Presentation on theme: " American Psychologist He provided a new understanding of human behavior and development through studies of social behavior of monkeys. His research."— Presentation transcript:
American Psychologist He provided a new understanding of human behavior and development through studies of social behavior of monkeys. His research contributions (in the areas of learning, motivation, and affection) have major relevance for general and child psychology.
Harlow's research developed an abundant supply of primate learning tests and tasks that became standards in the field. Harlow wanted to prove to the psychology community that primate research could contribute to the understanding of important clinical issues without having to be molecular in nature. His theory hinged on the universal need for contact. Harlow's famous wire/cloth "mother" monkey studies demonstrated that the need for affection created a stronger bond between mother and infant than did physical needs (food).
In Harlow's initial experiments, infant monkeys were separated from their mothers at six to twelve hours after birth and were raised instead with substitute or "surrogate" mothers made either of heavy wire mesh or of wood covered with cloth. Both mothers were the same size, but the wire mother had no soft surfaces while the other mother was cuddly covered with foam rubber and soft terry cloth. Both mothers were also warmed by an electric light placed inside them.
In one experiment both types of surrogates were present in the cage, but only one was equipped with a nipple from which the infant could nurse. Some infants received nourishment from the wire mother, and others were fed from the cloth mother. Even when the wire mother was the source of nourishment (and a source of warmth provided by the electric light), the infant monkey spent a greater amount of time clinging to the cloth surrogate. These results led researchers to believe the need for closeness and affection goes deeper than a need for warmth.
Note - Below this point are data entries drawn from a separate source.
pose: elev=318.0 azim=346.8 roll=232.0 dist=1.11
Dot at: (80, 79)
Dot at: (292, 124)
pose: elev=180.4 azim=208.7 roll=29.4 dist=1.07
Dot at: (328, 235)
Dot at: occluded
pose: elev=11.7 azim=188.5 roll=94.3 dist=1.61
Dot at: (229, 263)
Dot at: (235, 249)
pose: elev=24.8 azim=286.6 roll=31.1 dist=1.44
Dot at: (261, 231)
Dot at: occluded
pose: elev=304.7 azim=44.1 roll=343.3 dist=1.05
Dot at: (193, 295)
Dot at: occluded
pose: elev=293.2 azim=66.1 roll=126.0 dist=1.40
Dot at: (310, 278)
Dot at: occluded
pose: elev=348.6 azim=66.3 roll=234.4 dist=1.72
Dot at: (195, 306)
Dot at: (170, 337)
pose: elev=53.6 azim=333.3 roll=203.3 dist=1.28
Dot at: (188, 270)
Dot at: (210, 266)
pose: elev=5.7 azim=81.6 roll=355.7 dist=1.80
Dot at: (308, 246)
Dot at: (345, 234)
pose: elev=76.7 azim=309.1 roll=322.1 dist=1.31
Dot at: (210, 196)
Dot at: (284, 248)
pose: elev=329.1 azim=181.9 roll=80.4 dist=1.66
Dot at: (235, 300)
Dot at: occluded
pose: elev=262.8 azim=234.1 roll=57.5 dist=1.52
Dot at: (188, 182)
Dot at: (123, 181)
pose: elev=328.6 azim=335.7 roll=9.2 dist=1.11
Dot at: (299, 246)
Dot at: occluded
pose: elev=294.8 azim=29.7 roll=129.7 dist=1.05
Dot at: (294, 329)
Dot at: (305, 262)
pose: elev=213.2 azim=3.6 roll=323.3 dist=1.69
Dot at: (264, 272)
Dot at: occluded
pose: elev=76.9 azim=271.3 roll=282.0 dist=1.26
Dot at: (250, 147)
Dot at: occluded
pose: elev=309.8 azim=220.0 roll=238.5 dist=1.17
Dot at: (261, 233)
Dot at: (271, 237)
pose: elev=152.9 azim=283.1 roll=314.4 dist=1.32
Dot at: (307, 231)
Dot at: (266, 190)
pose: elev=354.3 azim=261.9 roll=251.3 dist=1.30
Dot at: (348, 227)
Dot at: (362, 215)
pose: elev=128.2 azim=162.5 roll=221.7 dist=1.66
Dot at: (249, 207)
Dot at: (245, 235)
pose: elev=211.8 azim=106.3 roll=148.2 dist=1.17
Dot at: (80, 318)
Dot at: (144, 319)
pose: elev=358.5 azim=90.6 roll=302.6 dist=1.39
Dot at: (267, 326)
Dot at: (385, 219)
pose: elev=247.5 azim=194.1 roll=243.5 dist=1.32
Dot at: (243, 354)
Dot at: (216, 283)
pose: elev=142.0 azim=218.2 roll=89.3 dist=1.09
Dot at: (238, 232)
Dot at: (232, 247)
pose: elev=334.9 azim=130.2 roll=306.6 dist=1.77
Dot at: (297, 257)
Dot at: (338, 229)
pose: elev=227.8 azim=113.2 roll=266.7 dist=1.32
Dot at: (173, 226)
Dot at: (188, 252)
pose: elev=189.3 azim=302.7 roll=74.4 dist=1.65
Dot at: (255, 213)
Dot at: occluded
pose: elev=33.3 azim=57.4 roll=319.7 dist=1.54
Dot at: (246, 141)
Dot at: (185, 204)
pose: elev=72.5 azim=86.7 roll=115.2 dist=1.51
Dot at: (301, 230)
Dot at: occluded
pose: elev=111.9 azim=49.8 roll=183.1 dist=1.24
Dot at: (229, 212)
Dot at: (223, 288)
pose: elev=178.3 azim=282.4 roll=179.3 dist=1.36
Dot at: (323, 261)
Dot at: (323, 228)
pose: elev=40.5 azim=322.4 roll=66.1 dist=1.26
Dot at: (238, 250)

These monkeys raised by the dummy mothers engaged in strange behavioral patterns later in their adult life. Some sat clutching themselves, rocking constantly back and forth; a stereotypical behavior pattern for excessive and misdirected aggression. Normal sexual behaviors were replaced my misdirected and atypical patterns: isolate females ignored approaching normal males, while isolate males made inaccurate attempts to copulate with normal females.
As parents, these isolate female monkeys (the "motherless mothers" as Harlow called them) were either negligent or abusive. Negligent mothers did not nurse, comfort, or protect their young, nor did they harm them. The abusive mothers violently bit or otherwise injured their babies, to the point that many of them died. Deprivation of emotional bonds to live mother monkeys (as infant monkeys) these (now adult) monkeys were unable to create a secure attachment with their own offspring. (Principles of General Psychology, 1980, John Wiley and Sons).
Harlow's research suggested the importance of mother/child bonding. Not only does the child look to his/her mother for basic needs such as food, safety, and warmth, but he also needs to feel love, acceptance, and affection from the caregiver. His findings show some long-term psychological physical effects of delinquent or inadequate attentiveness to child needs.
Harlow also did learning research with his monkeys. His theory, "Learning to Learn", described the ability of animals to slowly learn a general rule that could then be applied to rapidly solve new problem sets.
Harlow's learning research demonstrates that animals, like humans, are able to learn to apply strategies or rules to situations to help them solve problems.